WHAT YOU NEED TO DO: Repeat, exactly and in full, the lines of the listing below, but without any pictures.

TASK DATA:
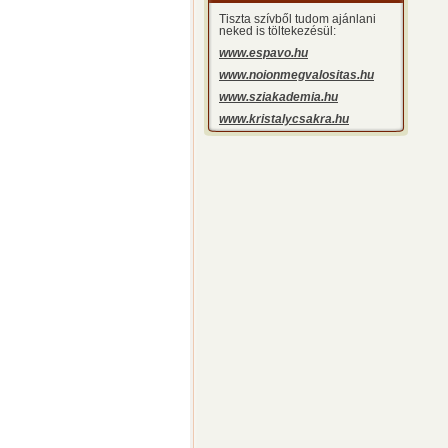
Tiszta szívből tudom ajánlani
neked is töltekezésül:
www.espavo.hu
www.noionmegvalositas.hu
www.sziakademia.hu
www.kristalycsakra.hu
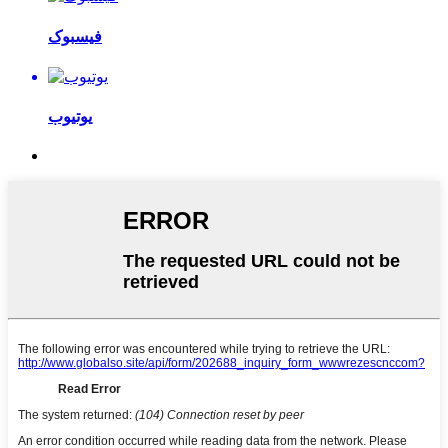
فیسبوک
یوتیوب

COMPLETED EXERCISE:
Tiszta szívből tudom ajánlani
neked is töltekezésül:
www.espavo.hu
www.noionmegvalositas.hu
www.sziakademia.hu
www.kristalycsakra.hu
فیسبوک
یوتیوب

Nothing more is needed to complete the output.